From the entries below, tally how many lines contain "Sindaco" and report only that figure.

> [DATA SHOWN]
┌────────

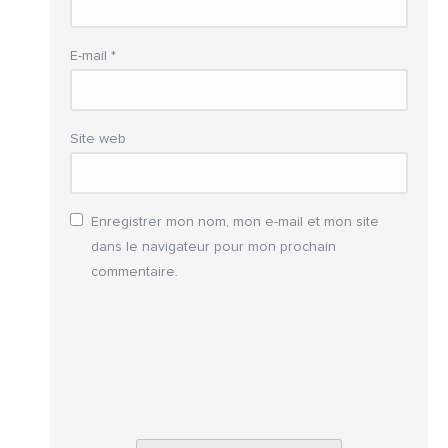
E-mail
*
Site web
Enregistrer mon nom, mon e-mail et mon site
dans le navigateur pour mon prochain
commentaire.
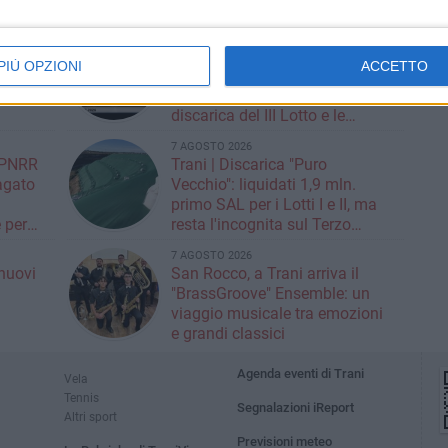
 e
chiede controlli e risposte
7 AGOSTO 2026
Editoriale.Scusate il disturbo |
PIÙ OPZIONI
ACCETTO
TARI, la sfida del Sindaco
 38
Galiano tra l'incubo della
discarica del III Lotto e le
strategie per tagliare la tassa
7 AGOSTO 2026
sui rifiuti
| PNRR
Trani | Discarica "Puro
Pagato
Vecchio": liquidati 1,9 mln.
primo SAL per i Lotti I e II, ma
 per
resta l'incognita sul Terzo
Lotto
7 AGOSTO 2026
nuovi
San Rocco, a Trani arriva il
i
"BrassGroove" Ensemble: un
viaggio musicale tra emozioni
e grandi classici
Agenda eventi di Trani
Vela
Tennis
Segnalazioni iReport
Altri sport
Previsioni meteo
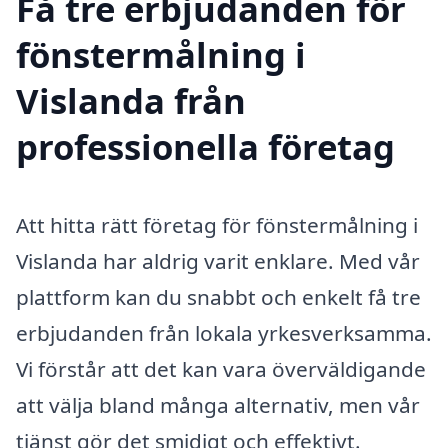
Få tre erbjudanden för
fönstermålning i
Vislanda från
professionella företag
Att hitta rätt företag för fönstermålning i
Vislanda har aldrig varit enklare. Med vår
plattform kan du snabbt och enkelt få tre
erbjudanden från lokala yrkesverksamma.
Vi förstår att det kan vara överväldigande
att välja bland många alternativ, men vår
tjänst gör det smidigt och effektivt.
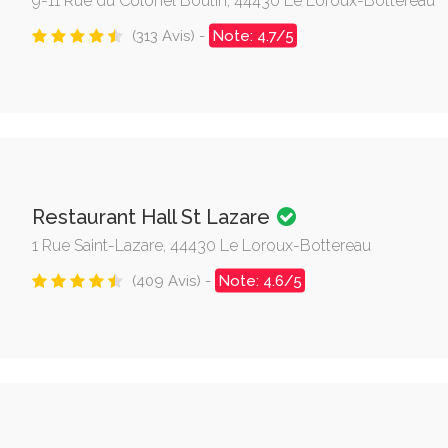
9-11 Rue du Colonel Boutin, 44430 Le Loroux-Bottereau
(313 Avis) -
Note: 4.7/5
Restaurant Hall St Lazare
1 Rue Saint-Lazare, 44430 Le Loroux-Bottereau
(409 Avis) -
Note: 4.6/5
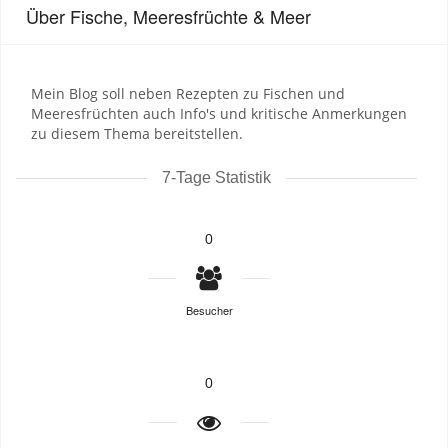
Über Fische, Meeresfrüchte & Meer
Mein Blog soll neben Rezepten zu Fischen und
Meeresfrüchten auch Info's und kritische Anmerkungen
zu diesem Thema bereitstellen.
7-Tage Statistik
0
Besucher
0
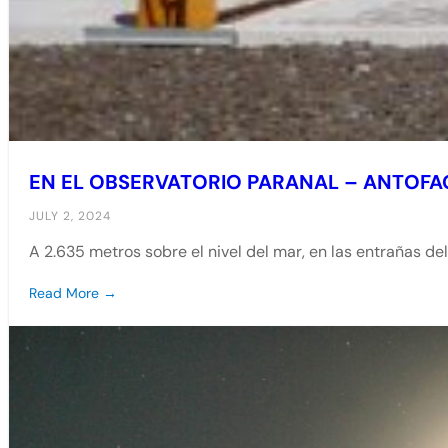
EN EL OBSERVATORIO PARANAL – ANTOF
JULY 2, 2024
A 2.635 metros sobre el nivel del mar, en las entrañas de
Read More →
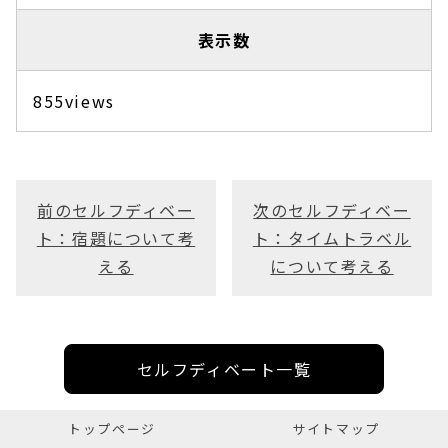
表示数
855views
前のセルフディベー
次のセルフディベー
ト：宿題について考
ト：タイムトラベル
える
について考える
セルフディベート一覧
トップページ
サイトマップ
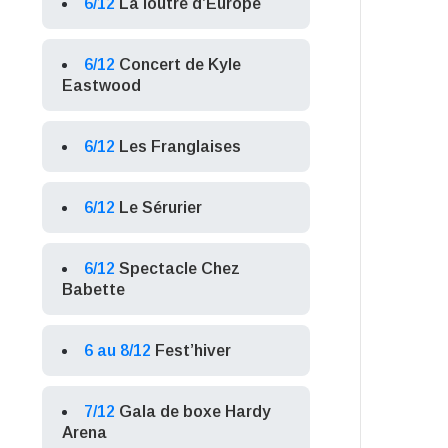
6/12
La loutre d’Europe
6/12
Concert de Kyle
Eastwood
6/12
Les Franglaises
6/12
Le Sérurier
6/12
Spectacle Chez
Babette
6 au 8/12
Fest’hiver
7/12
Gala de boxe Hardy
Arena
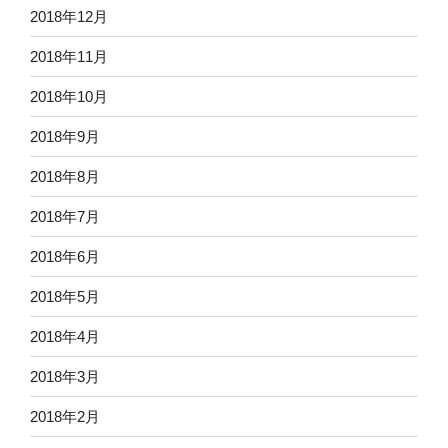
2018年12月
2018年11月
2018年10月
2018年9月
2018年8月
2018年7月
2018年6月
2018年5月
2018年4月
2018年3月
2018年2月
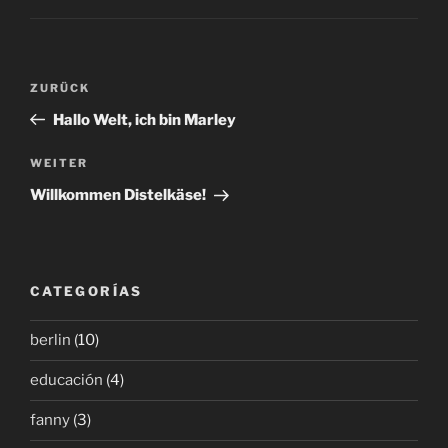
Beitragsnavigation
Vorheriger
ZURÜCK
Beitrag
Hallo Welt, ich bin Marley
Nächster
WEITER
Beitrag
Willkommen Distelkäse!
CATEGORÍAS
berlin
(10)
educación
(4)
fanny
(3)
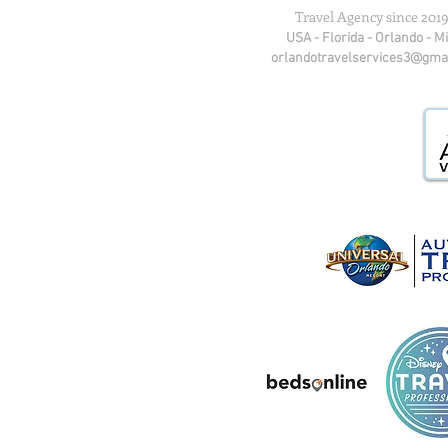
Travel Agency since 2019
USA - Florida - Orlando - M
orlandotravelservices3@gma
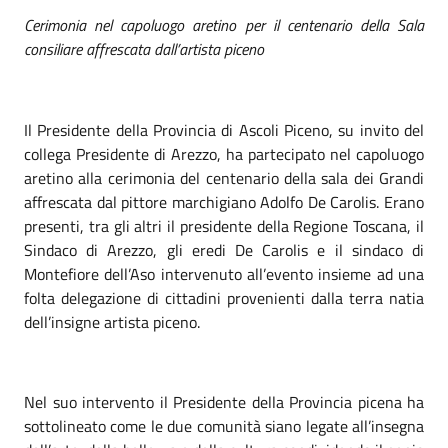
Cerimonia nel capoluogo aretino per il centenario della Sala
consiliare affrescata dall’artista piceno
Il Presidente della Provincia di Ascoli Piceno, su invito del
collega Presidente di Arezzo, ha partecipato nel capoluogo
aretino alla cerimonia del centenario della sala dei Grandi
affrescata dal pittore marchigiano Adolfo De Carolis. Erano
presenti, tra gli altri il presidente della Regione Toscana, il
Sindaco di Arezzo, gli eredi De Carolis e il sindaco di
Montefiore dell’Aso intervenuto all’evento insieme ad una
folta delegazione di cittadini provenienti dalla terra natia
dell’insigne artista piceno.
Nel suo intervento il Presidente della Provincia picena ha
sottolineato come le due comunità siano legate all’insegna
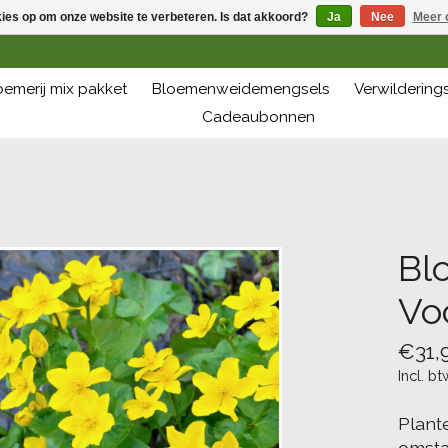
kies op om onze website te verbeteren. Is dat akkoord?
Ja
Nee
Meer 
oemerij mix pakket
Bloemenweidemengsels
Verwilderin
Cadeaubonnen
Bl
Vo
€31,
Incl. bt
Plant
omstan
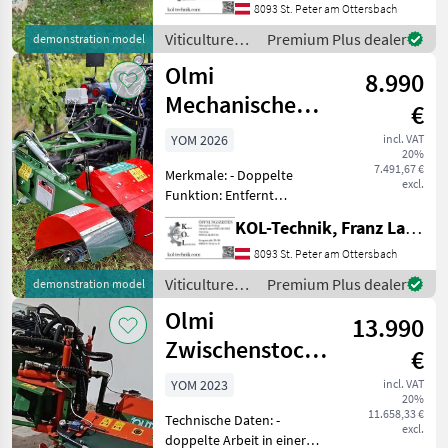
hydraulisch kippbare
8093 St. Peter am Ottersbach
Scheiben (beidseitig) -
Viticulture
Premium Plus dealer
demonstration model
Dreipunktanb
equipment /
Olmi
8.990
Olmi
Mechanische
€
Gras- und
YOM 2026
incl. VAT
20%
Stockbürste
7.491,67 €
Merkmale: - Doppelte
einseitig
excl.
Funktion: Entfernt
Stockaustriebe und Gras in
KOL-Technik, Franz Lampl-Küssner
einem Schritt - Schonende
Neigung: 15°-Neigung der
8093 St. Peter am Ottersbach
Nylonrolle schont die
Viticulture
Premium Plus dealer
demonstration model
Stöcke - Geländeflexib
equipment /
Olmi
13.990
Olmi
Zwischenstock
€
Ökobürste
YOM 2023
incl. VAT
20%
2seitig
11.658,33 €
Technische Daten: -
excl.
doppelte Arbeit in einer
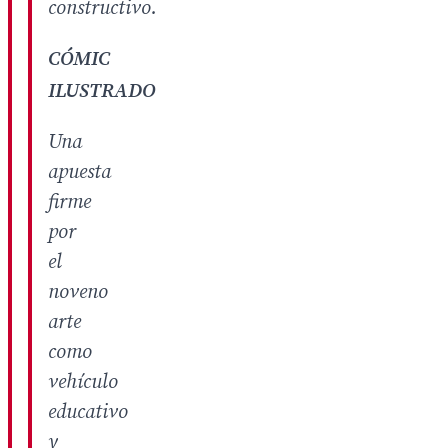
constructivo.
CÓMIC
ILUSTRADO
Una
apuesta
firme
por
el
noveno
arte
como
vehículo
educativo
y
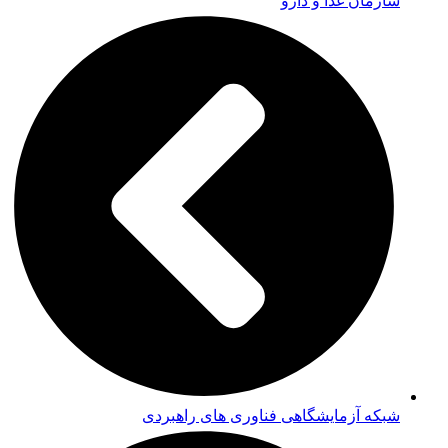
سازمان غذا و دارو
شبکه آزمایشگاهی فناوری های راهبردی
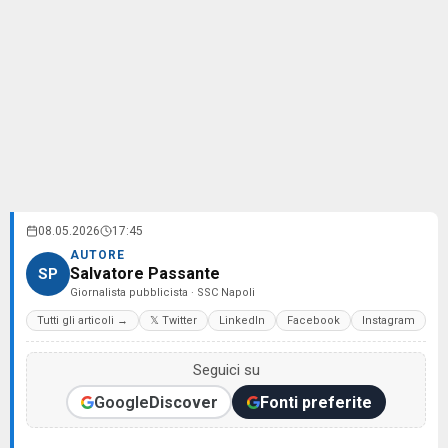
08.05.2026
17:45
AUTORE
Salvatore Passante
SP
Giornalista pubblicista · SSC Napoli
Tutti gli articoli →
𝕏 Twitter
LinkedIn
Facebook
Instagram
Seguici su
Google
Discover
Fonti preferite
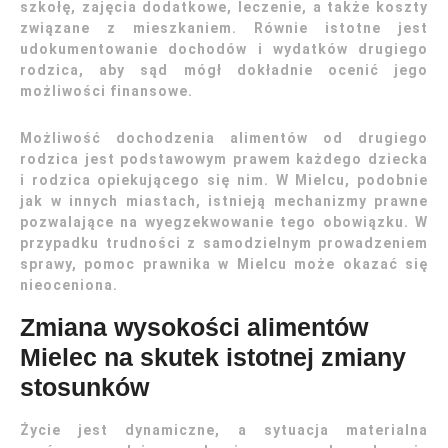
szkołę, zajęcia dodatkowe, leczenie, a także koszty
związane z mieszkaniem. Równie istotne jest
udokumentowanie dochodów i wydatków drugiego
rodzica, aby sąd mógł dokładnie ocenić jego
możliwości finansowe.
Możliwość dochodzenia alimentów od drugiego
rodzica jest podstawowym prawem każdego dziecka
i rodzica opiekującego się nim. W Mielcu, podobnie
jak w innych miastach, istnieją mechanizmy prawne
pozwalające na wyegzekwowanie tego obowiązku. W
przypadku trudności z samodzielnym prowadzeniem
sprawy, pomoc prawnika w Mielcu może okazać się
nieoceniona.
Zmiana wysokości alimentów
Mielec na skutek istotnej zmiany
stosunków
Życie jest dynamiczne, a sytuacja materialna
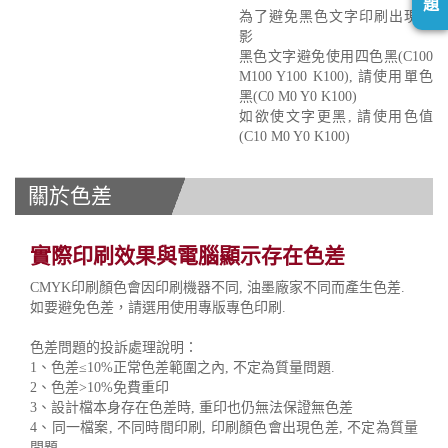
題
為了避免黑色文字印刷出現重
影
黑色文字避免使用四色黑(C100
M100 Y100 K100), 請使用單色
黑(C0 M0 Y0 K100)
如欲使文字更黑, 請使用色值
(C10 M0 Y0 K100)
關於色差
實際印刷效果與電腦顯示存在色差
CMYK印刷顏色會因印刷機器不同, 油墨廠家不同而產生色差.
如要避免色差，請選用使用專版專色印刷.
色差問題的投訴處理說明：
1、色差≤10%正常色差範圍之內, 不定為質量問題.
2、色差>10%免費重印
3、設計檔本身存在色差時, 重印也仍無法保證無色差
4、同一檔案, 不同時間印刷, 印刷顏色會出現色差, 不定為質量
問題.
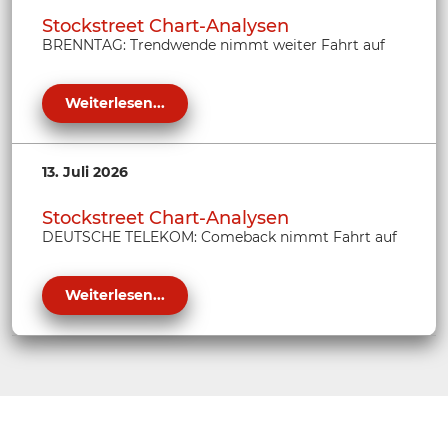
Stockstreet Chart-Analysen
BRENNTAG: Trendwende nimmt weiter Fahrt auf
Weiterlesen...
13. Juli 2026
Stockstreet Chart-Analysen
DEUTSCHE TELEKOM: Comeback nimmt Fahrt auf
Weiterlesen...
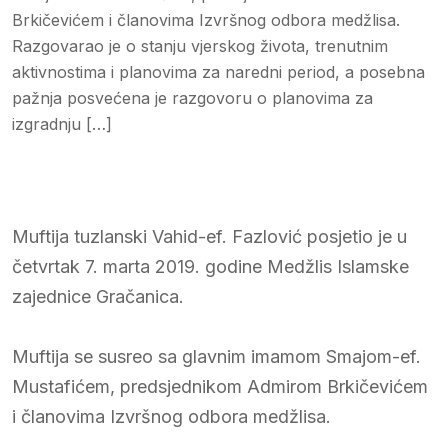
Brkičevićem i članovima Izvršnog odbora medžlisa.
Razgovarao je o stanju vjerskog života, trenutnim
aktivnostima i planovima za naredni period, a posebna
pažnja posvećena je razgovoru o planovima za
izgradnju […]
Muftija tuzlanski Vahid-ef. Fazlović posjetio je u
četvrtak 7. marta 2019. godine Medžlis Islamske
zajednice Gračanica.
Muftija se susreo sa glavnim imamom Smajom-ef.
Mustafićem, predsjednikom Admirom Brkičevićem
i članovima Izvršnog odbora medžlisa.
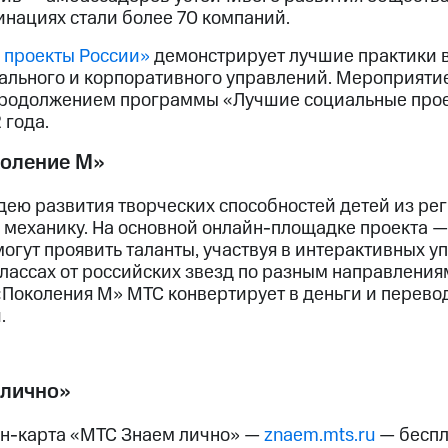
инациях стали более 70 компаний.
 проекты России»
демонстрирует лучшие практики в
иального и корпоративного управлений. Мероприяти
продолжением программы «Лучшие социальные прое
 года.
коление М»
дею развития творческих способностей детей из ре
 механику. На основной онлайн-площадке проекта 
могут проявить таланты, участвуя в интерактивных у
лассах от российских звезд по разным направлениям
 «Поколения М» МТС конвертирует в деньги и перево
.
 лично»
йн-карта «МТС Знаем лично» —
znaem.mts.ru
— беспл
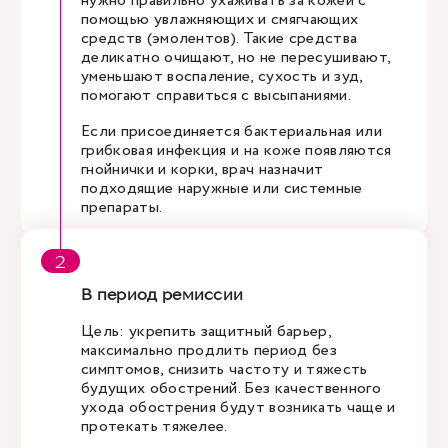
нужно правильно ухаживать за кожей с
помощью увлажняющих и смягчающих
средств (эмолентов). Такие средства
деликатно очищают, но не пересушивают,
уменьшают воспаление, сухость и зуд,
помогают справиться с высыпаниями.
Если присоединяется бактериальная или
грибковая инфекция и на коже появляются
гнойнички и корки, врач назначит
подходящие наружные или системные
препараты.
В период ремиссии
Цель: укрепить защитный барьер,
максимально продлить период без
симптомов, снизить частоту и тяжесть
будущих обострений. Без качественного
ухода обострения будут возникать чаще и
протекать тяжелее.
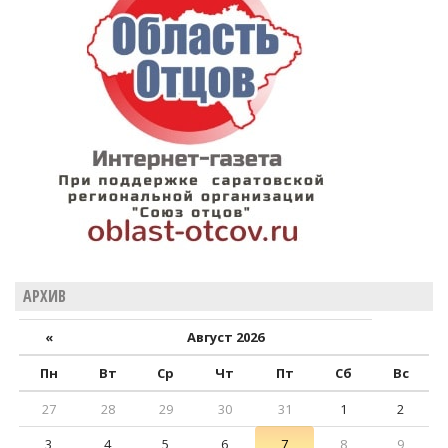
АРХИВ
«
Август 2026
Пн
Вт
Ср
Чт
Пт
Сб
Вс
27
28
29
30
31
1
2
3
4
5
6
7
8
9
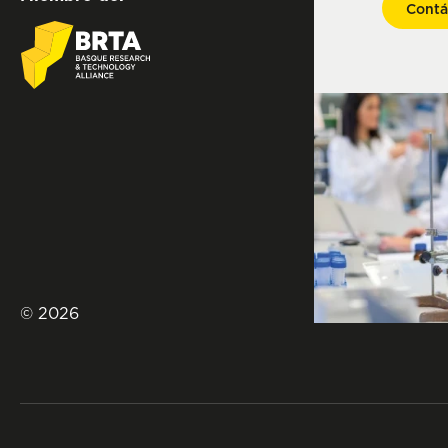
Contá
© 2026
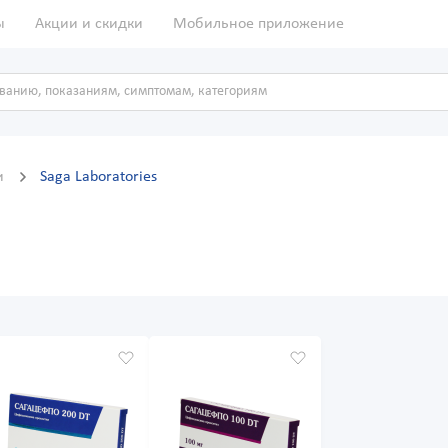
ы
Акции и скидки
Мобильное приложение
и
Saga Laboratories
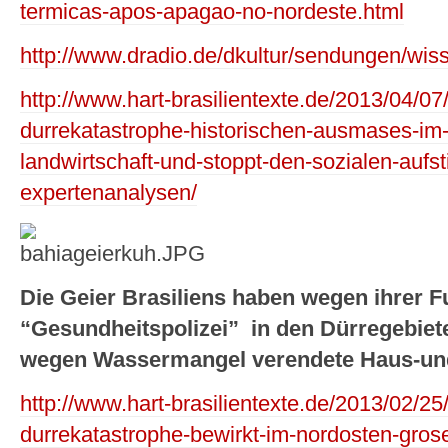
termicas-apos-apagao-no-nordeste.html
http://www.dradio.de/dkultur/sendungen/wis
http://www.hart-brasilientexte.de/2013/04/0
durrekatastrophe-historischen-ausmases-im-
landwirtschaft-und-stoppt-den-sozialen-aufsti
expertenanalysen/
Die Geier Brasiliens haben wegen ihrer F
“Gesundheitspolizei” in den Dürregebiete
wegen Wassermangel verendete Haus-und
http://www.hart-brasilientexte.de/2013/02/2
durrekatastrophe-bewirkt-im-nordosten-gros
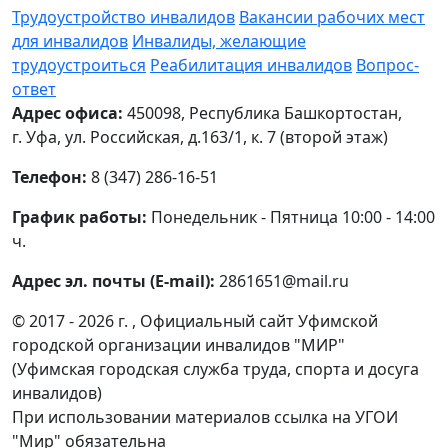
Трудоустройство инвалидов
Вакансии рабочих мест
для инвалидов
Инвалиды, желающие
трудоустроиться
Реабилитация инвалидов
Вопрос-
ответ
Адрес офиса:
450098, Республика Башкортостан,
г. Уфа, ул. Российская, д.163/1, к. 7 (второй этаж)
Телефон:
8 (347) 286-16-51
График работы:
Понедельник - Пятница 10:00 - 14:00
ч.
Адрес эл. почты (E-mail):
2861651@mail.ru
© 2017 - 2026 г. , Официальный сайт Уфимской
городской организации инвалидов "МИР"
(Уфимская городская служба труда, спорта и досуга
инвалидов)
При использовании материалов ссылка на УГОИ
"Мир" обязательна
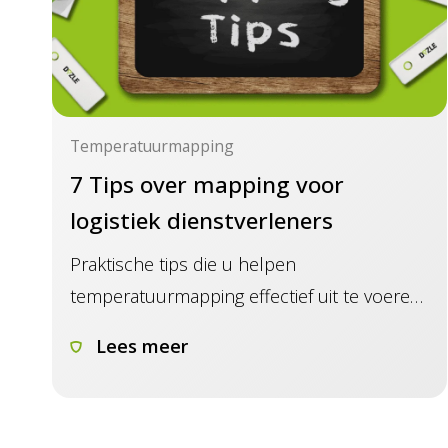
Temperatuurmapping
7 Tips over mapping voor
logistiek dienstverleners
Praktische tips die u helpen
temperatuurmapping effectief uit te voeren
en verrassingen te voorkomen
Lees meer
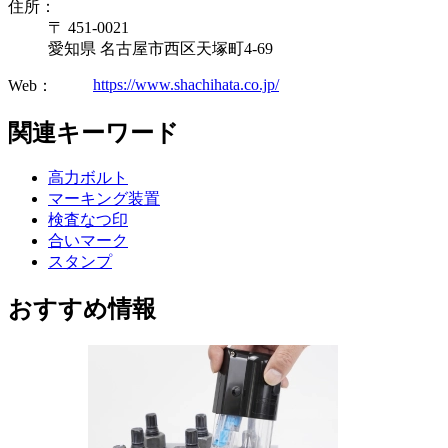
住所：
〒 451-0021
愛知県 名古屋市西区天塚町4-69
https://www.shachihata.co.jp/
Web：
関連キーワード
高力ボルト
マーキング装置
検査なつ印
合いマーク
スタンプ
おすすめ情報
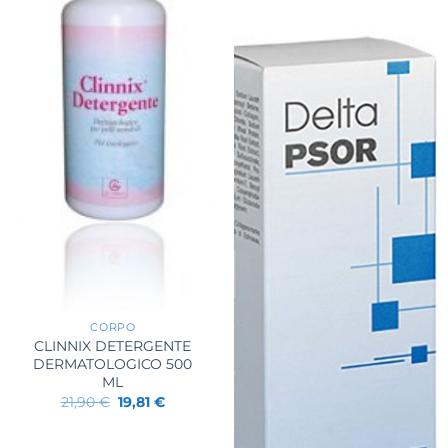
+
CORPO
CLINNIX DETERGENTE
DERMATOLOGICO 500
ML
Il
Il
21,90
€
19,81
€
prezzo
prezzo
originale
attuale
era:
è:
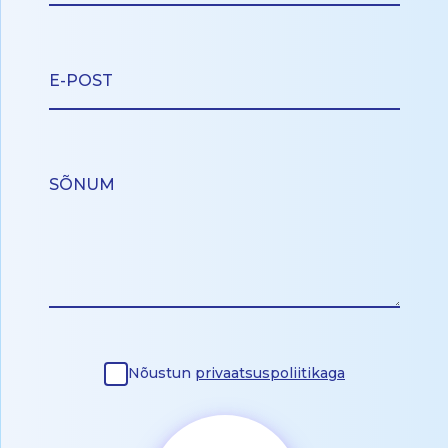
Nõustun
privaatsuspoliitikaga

└────────

> [TASK ANSWER]
2